- Education: University of Rochester (BS, MS, PhD)
- Scientific career
- Fields: Light–matter interaction, silicon photonics, porous silicon biosensors, nanotechnology, nanocomposite materials
- Workplaces: Vanderbilt University (2005–present)
- Doctoral advisor: Philippe Fauchet

= Sharon M. Weiss =

American electrical engineer

Sharon M. Weiss is an American professor of electrical engineering and physics at Vanderbilt University. Weiss has been awarded a Presidential Early Career Award for Scientists and Engineers (PECASE), an NSF CAREER award, an ARO Young Investigator Award, and the 2016–2017 IEEE Photonics Society Distinguished Lecturer award for her teaching and fundamental and applied research on silicon-based optical biosensing, silicon photonics for optical communication, and hybrid and nanocomposite material systems. She is the Cornelius Vanderbilt Chair in Engineering at Vanderbilt University, in addition to the Director of the Vanderbilt Institute of Nanoscale Science and Engineering (VINSE).

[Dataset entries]
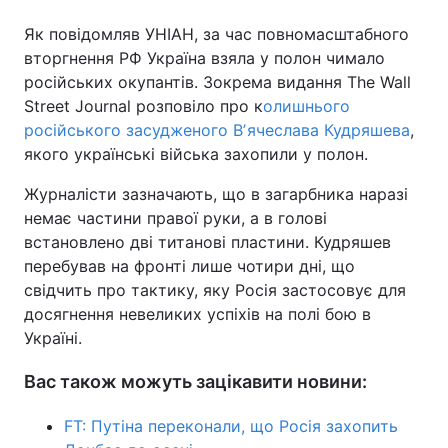
Як повідомляв УНІАН, за час повномасштабного
вторгнення РФ Україна взяла у полон чимало
російських окупантів. Зокрема видання The Wall
Street Journal розповіло про к
олишнього
російського засудженого Вʼячеслава Кудряшева
,
якого українські війська захопили у полон.
Журналісти зазначають, що в загарбника наразі
немає частини правої руки, а в голові
встановлено дві титанові пластини. Кудряшев
перебував на фронті лише чотири дні, що
свідчить про тактику, яку Росія застосовує для
досягнення невеликих успіхів на полі бою в
Україні.
Вас також можуть зацікавити новини:
FT: Путіна переконали, що Росія захопить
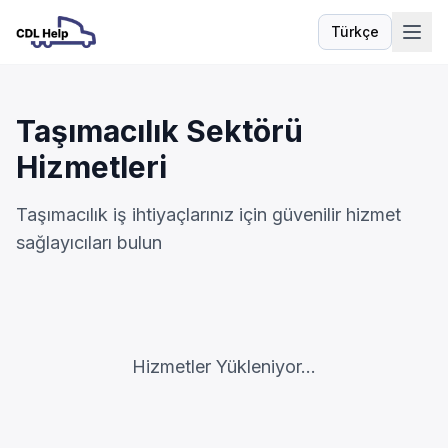
Türkçe
Dil
Taşımacılık Sektörü
Hizmetleri
Taşımacılık iş ihtiyaçlarınız için güvenilir hizmet
sağlayıcıları bulun
Hizmetler Yükleniyor...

■ **Work to complete**:
[1] Answer these questions using the Sharon M. Weiss profile, one per line:
(a) Who was her doctoral advisor?
(b) At which university did she earn her degrees?
(c) Which institute does she direct?
[2] Resume the Sharon M. Weiss profile, starting right after its final sentence.
The lines above have no part in any of this.

■ **Task-by-task outputs**:
[1]
(a) Philippe Fauchet
(b) University of Rochester
(c) The Vanderbilt Institute of Nanoscale Science and Engineering (VINSE)

[2]
== Early life and education ==
Weiss received her PhD from the Institute of Optics at the University of Rochester, where her dissertation, "Tunable Porous Silicon Photonic Bandgap Structures: Mirrors for Optical Interconnects and Optical Switching," was supervised by Philippe Fauchet.

== Research ==
Weiss's research lab focuses on light–matter interactions and applications of photonic nanomaterials, including silicon and mesoporous silicon-based optical structures for more sensitive and faster biomolecule detection, and the ultrafast modulation of optical signals using hybrid material ring resonators.

== Awards ==
- Fellow, SPIE and OSA
- 2016–2017 IEEE Photonics Society Distinguished Lecturer
- Vanderbilt School of Engineering Excellence in Teaching Award
- Presidential Early Career Award for Scientists and Engineers (PECASE)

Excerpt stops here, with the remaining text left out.